Liberia : 17 malades en fuite après le saccage d'un centre anti-Ebola

17/08/2014 23:05

Au Liberia, un centre de traitement de l'Ebola a été saccagé par des hommes armés, provoquant la fuite de 17 malades, selon des témoins.

Un centre de traitement de l'Ebola a été saccagé au Liberia.

Un centre de traitement de l'Ebola a été saccagé au Liberia. ©AFP /AFP

Des hommes armés ont attaqué un centre d'isolement pour malades du virus Ebola à Monrovia, la capitale du Liberia, provoquant la fuite de 17 patients, a-t-on appris dimanche de sources concordantes.

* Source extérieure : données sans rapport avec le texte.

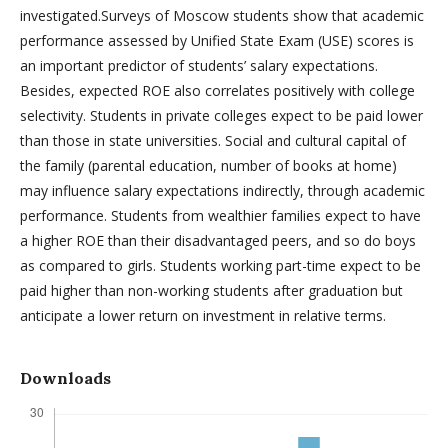
investigated.Surveys of Moscow students show that academic
performance assessed by Unified State Exam (USE) scores is
an important predictor of students’ salary expectations.
Besides, expected ROE also correlates positively with college
selectivity. Students in private colleges expect to be paid lower
than those in state universities. Social and cultural capital of
the family (parental education, number of books at home)
may influence salary expectations indirectly, through academic
performance. Students from wealthier families expect to have
a higher ROE than their disadvantaged peers, and so do boys
as compared to girls. Students working part-time expect to be
paid higher than non-working students after graduation but
anticipate a lower return on investment in relative terms.
Downloads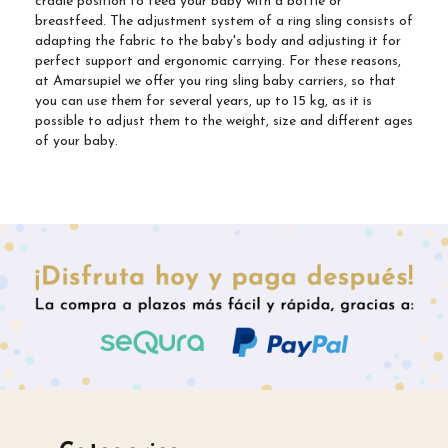
cradle position to feed your baby with a bottle or
breastfeed. The adjustment system of a ring sling consists of
adapting the fabric to the baby's body and adjusting it for
perfect support and ergonomic carrying. For these reasons,
at Amarsupiel we offer you ring sling baby carriers, so that
you can use them for several years, up to 15 kg, as it is
possible to adjust them to the weight, size and different ages
of your baby.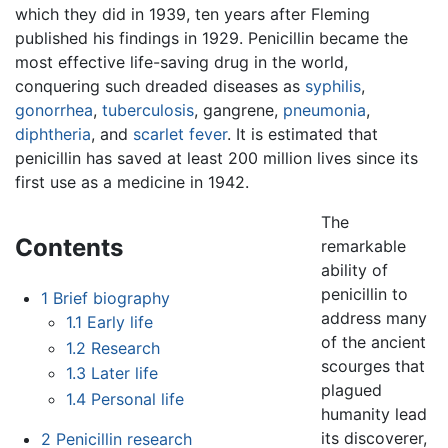
which they did in 1939, ten years after Fleming
published his findings in 1929. Penicillin became the
most effective life-saving drug in the world,
conquering such dreaded diseases as
syphilis
,
gonorrhea
,
tuberculosis
, gangrene,
pneumonia
,
diphtheria
, and
scarlet fever
. It is estimated that
penicillin has saved at least 200 million lives since its
first use as a medicine in 1942.
The
Contents
remarkable
ability of
penicillin to
1
Brief biography
address many
1.1
Early life
of the ancient
1.2
Research
scourges that
1.3
Later life
plagued
1.4
Personal life
humanity lead
its discoverer,
2
Penicillin research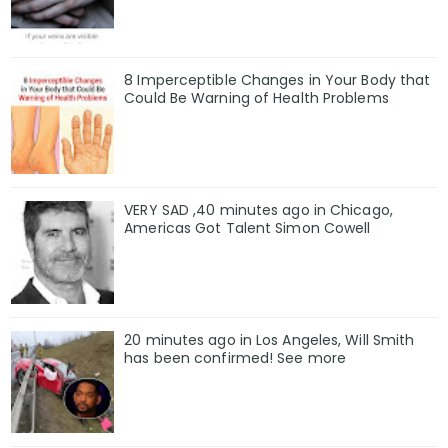
8 Imperceptible Changes in Your Body that
Could Be Warning of Health Problems
VERY SAD ,40 minutes ago in Chicago,
Americas Got Talent Simon Cowell
20 minutes ago in Los Angeles, Will Smith
has been confirmed! See more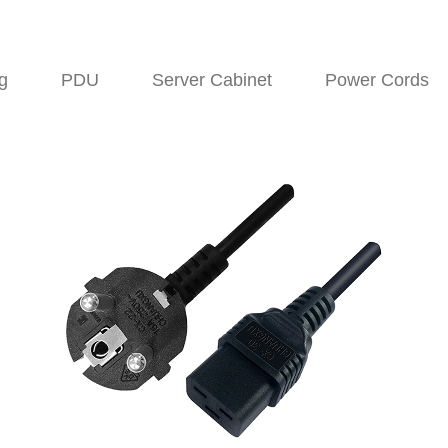
g
PDU
Server Cabinet
Power Cords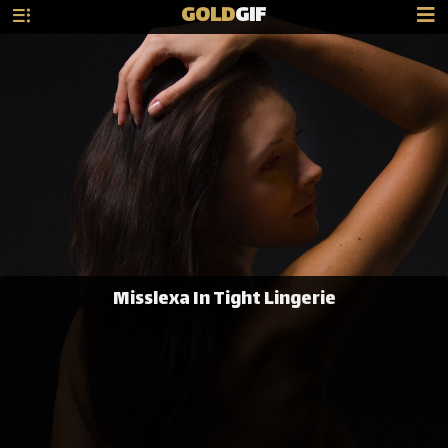
GOLD
GIF
Misslexa In Tight Lingerie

"Ils ont cassé les portes et ont pillé les lieux. Les malades ont tous fui", a affirmé Rebecca Wesseh, un témoin de l'incident survenu dans la nuit de samedi à dimanche.

Ses propos ont été confirmés par des habitants et le secrétaire général des travailleurs de la santé au Liberia, George Williams.

Selon M. Williams, 29 malades d'Ebola étaient admis dans le centre, où ils suivaient des traitements préliminaires avant leur évacuation dans un hôpital. Une incertitude demeurait toutefois sur le nombre de patients en fuite. "Ils étaient tous testés positifs à l'Ebola", a-t-il affirmé.

Des jeunes, armés de gourdins sont entrés de force dans le lycée

"Parmi ces 29 malades, 17 ont fui hier (lors de l'assaut). Neuf sont morts il y a quatre jours et trois autres ont été hier (samedi) emmenés de force par leurs parents" vers une destination inconnue, a-t-il précisé.

"Mon fils a été emmené ici (dans le centre) il y a quatre jours. Chaque jour, je viens le voir et on me dit qu'il va bien. Ce matin, la sécurité m'a dit que je ne pouvais entrer parce que le camp avait été attaqué", a raconté un vieil homme, Fallah Boima, à l'AFP.

"Je ne sais pas où il est et je suis désorienté. Il ne m'a pas appelé depuis qu'il a quitté le centre. Toutes les infirmières sont parties. Est-ce que je saurai où se trouve mon fils ?", a-t-il ajouté.

Des individus, pour la plupart des jeunes, armés de gourdins, se sont introduits de force dans le lycée de la banlieue de Monrovia qui abrite le centre anti-Ebola, a affirmé Rebecca Wesseh.

Selon elle, ils criaient des mots hostiles à la présidente libérienne Ellen Johnson Sirleaf et assuraient qu'"il n'y a pas d'Ebola" dans le pays.

Cet assaut a provoqué la fuite des malades et des infirmiers, a-t-elle ajouté.

Le lycée attaqué avait été récemment choisi par les autorités sanitaires pour isoler les personnes présentant des symptômes de la fièvre hémorragique Ebola.

Le quartier qui abrite le centre est considéré comme un des épicentres de l'épidémie dans la capitale.

Déjà 1 145 morts, selon l'OMS

En cinq mois, l'épidémie d'Ebola, la plus grave depuis l'apparition de cette fièvre hémorragique très contagieuse en 1976, a fait 1 145 morts, selon le dernier bilan de l'Organisation mondiale de la santé (OMS) : 413 au Liberia, 380 en Guinée, 348 en Sierra Leone et quatre au Nigeria.